### CONSEGNE DELL'ESERCIZIO
[1] Nel brano sull'assistenza sessuale ai disabili, riscrivi il tratto che si apre con le parole "Ovviamente nel nostro" e si chiude con "in questi casi.", sostituendo "governanti" con "politici".
[2] Traduci in inglese questa frase del brano sull'assistenza sessuale ai disabili: "Al momento sono pochi gli assistenti sessuali, ma comunque vengono spesso fatti dei corsi per questa nuova professionalità, dove sono presenti domande di partecipazione anche dalla Francia e dall’Italia."

### BRANO PROPOSTO
++++++++
Discorso a parte per la Svizzera. Al momento sono pochi gli assistenti sessuali, ma comunque vengono spesso fatti dei corsi per questa nuova professionalità, dove sono presenti domande di partecipazione anche dalla Francia e dall’Italia. Però gli assistenti svizzeri, più che praticare veri rapporti sessuali, si dedicano a massaggi, carezze, giochi erotici e l’insegnamento della sessualità. La novità sostanziale per gli assistenti sessuali svizzeri è che i prossimi corsi saranno aperti anche ai gay, proprio per il soddisfacimento sessuale dei disabili con tendenze omosessuali.
Ovviamente nel nostro Paese una figura di tal genere non è nemmeno pensata e tollerata, anche per la totale assenza di discussione da parte dei nostri governanti. Anzi, in occasione di convegni sul tema della disabilità, il problema della sessualità di queste persone è mascherato nella sfera psico-affettiva, quindi evitando anche di dare consigli alle famiglie sul come si devono comportare in questi casi.
In Italia la richiesta dei disabili, che combattono per il riconoscimento del diritto all’assistenza sessuale domiciliare, sembra una grande e insormontabile cosa. La nostra naturale difficoltà a trattare la prestazione sessuale a pagamento, soprattutto per chi non è in grado di vivere in indipendenza questa più che legittima esperienza, è determinata dal considerare l’assistente del disabile più una prostituta che una terapeuta. Più questo modo arcaico di pensare rimane radicato, più ci troveremo impantanati nel cammino verso l’adeguamento del pensiero a schemi occidentali, e non, avanzati. In un Paese, il nostro, dove non si riesce nemmeno ad abbattere le barriere architettoniche. Figuriamoci la sessualità dei disabili.
++++++++
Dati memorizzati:
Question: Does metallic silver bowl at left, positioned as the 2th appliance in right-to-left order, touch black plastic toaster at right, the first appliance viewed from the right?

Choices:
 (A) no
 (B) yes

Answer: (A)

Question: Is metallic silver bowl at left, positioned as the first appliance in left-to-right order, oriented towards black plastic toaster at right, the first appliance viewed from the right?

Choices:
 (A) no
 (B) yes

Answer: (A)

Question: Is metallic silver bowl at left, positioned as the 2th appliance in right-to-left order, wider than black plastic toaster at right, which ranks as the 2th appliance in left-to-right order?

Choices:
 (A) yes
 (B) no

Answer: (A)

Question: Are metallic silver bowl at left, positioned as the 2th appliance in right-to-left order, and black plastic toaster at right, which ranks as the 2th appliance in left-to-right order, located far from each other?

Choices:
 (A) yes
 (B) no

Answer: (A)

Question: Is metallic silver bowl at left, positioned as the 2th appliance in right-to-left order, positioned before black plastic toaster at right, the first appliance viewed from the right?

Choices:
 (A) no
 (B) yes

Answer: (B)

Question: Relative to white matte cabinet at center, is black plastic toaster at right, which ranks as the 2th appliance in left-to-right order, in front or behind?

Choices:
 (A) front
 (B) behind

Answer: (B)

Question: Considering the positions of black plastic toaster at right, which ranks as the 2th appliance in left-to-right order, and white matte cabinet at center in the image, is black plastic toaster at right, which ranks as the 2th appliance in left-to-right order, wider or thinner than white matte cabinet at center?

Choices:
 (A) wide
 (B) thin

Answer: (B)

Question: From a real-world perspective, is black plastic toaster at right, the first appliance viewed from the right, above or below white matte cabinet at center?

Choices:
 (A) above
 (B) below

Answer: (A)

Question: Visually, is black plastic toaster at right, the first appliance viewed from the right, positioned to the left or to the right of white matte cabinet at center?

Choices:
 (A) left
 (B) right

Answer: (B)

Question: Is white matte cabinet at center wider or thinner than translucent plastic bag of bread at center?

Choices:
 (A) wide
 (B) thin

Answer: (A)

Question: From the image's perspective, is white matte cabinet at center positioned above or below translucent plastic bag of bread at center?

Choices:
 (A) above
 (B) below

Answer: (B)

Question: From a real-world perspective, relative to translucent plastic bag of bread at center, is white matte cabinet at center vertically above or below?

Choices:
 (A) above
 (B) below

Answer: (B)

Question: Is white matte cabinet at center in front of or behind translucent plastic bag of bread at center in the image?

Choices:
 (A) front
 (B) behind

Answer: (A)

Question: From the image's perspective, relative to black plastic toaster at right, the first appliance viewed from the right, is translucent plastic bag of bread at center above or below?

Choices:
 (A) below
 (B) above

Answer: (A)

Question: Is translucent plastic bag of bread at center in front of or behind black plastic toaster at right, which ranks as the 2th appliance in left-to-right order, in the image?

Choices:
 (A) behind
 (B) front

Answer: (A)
++++++++
### SOLUZIONI DELLE CONSEGNE
[1]
Ovviamente nel nostro Paese una figura di tal genere non è nemmeno pensata e tollerata, anche per la totale assenza di discussione da parte dei nostri politici. Anzi, in occasione di convegni sul tema della disabilità, il problema della sessualità di queste persone è mascherato nella sfera psico-affettiva, quindi evitando anche di dare consigli alle famiglie sul come si devono comportare in questi casi.

[2] At the moment there are few sexual assistants, but courses for this new profession are nonetheless held often, with applications to take part coming from France and Italy as well.